Pak Tarman dan pak Ibnu memilih wayang sebagai metode presentasi dalam memaknai kegelisahannya atas Kaliurang sebagai area wisata dan berbagai situasi nyata atas krisis iklim dunia dalam kehidupan sehari-hari. Mereka merasa bahwa pengetahuan, diskusi, dan pengalaman mingguan mereka dalam membicarakan krisis iklim perlu diteruskan ke publik yang lebih luas. Wayang dipilih sebagai bentuk transmisi pengetahuan dan ajakan untuk melestarikan alam sekitar yang dengan mudah bisa diterima oleh masyarakat luas.
Lakon pertama berjudul
“Ontran-Ontran Alas Ponteng” membawa pesan atas kelestarian alam di tengah
pembangunan ekonomi dan pariwisata sekaligus menceritakan tentang sistem
pengobatan tradisional yang digunakan oleh para pencari rumput saat terluka di
hutan. Lakon kedua berjudul “Murcane Wit Pule Mayang Sekar” bercerita tentang
hilangnya pohon-pohon besar dan pentingnya menjaga pohon-pohon tersebut untuk
kelestarian alam dan ketersediaan air bersih.
Naskah bagi cerita
wayang tersebut dibuat oleh Pak Tarman dan dipentaskan oleh pak Ibnu sebagai
dalang. Pertunjukan wayang ini berlangsung singkat, kontemporer, dan tidak
sepenuhnya mengikuti pakem pewayangan– karenanya disebut sebagai Wayang Tanpo
Aran. Diiringi oleh kelompok gamelan NKRI (Nindakake Karawitan Religi Islami),
pertunjukan dua babak ini tampil di hari pembukaan, di hadapan masyarakat luas
dan pemangku kebijakan.
_____
Pak Tarman and Pak
Ibnu chose wayang as a presentation method in interpreting their concern over
Kaliurang as a tourist area and its multiple issues regarding the world climate
crisis in their daily lives. They feel
that their knowledge and weekly experiences in discussing the climate crisis
need to be passed on to the wider public.

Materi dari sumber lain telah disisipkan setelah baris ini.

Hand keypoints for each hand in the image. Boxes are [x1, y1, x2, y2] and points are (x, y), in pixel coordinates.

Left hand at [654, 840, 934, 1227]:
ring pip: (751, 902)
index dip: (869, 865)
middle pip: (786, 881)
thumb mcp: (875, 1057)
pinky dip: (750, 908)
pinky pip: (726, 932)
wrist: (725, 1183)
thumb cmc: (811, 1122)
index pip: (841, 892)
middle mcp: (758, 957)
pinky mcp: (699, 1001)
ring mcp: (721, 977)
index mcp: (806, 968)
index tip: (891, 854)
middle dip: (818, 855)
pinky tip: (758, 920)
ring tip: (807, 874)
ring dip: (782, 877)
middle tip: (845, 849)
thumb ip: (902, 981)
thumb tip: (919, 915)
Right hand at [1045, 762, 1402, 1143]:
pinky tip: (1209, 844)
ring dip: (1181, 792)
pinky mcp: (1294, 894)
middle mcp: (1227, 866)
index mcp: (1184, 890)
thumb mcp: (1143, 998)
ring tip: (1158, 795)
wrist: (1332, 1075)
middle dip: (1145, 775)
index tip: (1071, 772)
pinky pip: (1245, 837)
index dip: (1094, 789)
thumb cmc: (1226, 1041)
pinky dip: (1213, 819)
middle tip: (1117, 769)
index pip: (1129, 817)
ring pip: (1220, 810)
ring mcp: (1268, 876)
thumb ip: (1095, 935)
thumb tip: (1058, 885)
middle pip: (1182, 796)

Puppets were chosen as a form of transmitting knowledge and a friendly
invitation to preserve nature that could easily be accepted by the wider
community.
The first play
entitled “Ontran-Ontran Alas Ponteng” conveys a message of nature conservation
in the midst of economic development and tourism as well as tells about the
traditional medicine system used by grass forager when injured in the forest. The second play entitled “Murcane Wit Pule
Mayang Sekar” tells about the loss of large trees and the importance of keeping
these trees for the preservation of nature and the availability of clean water.
The script for the
wayang story was written by Mr. Tarman and staged by Mr. Ibnu as the puppeteer.
This wayang show is short, contemporary, and does not fully follow the standard
of wayang– thus getting the name of ‘wayang tanpa aran’ (termless wayang). Accompanied by the sincretic gamelan group
NKRI (Nindakake Karawitan Religi Islami), this two-act show was performed on
the opening day, in front of the wider community and policymakers.